The Fifth Circuit on Tuesday affirmed the dismissal of an Employee Retirement Income Security Act class action brought by participants in now-defunct Idearc Inc.’s management plan, who accused the company’s board members and officers of breaching fiduciary duty by failing to divest company stock and to stop offering it as an investment option.
A Texas federal judge first dismissed the lawsuit in 2011, finding that the plan's trust agreement mandated that company stock be an option, but allowed the plaintiffs leave to file an amended complaint.
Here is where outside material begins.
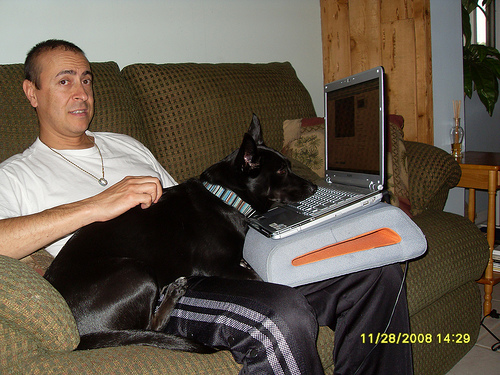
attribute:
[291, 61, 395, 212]
laptop — silver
In 2012, U.S. District Judge David C. Godbey permanently tossed the plaintiffs’ amended complaint for failure to state a claim, after which the plaintiffs appealed.
But a three-judge panel for the Fifth Circuit on Tuesday sided with the district court, finding that lead plaintiff Randy Kopp had failed to state a claim for the various breaches of fiduciary duty.
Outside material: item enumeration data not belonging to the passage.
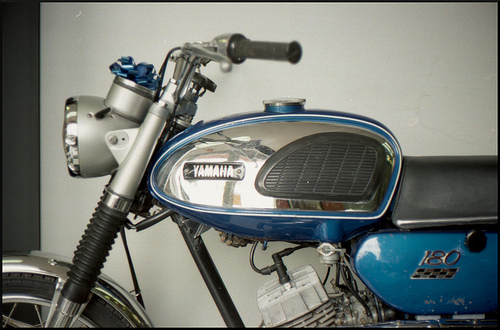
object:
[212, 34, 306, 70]
handles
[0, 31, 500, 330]
bike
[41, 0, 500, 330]
wall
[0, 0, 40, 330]
wall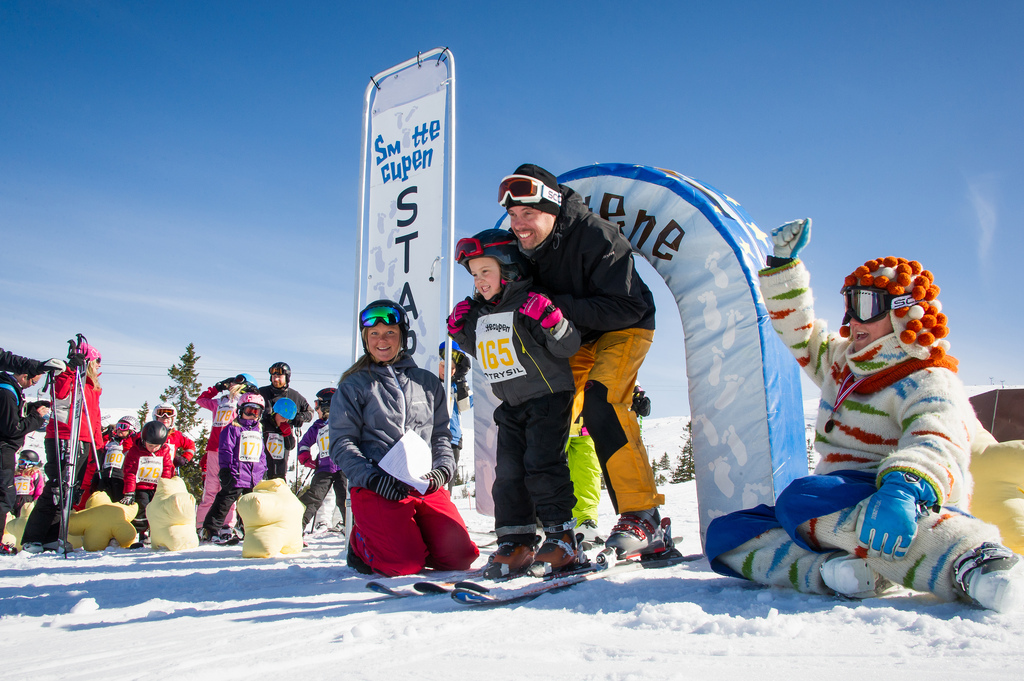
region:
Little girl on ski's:
[400, 230, 610, 598]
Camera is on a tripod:
[59, 335, 110, 551]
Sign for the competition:
[359, 50, 449, 345]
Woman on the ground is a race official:
[333, 301, 479, 570]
“Kopp’s allegation that the Idearc defendants had a duty, based on their knowledge of inside information, not only to cease permitting investments in Idearc stock, but also to divest Idearc stock is untenable under securities laws,” U.S. Circuit Judge Emilio M. Garza wrote in the published opinion. “A duty to divest employer stock, arising from knowledge of inside information, might amount to a duty to violate securities laws.”
Retirement plan participants filed suit in 2009, accusing the officers of the Yellow Pages publisher of offering company stock as a viable investment option while using misleading statements about the company's fiscal health in plan descriptions.
The plan participants sought to pursue ERISA claims against Idearc officers including CEO Scott W. Klein, board chairman John J. Mueller and Chief Financial Officer Samuel D. Jones.
The two retirement plan members who filed the suit said millions of dollars had been lost from investments in Idearc stock as the company faced dwindling revenues and debt that eventually led to bankruptcy in March 2009.
In March 2011, Judge Godbey dismissed the claims without prejudice, saying the company didn't have to stop offering Idearc stock as an investment option while it approached bankruptcy. One year later, Judge Godbey dismissed the complaint permanently, holding that three causes of action failed to state a claim and that the remainder were considered derivative and should be dismissed because of a failure to allege any underlying breach of fiduciary duty.
The Fifth Circuit affirmed that decision Tuesday.
The plan participants filed the suit against Idearc officers, several directors and an employee benefits committee in December 2009, nine months after Idearc filed for Chapter 11 bankruptcy amid a loss of advertising revenue from its base of small and local businesses that floundered in the recession. Idearc also listed more than $9 billion in debt, incurred during its spinoff from Verizon Communications Inc. in 2006.
James P. Gillespie of Kirkland & Ellis LLP, counsel to the defendants, told Law360 on Tuesday that the court had struck the right balance.
"The court's opinion correctly recognized the difficult circumstances where a company encounters difficulties of the recent severe economic downturn and struck an appropriate balance," Gillespie said.
A representative for Kopp didn't immediately respond to a request for comments.
U.S. Circuit Judges E. Grady Jolly, Emilio M. Garza and Priscilla Owen joined in the decision.
Kopp is represented by Thomas J. McKenna of Gainey McKenna & Egleston and by Roger F. Claxton.
Defendants are represented by Chris Landau, Jay P. Lefkowitz, David Scott Flugman, James Philip Gillespie and Andrew George Horne of Kirkland & Ellis LLP.
The case is Randy Kopp et al. v. Scott W. Klein et al., case number 12-10416, in the United States Court of Appeals for the Fifth Circuit.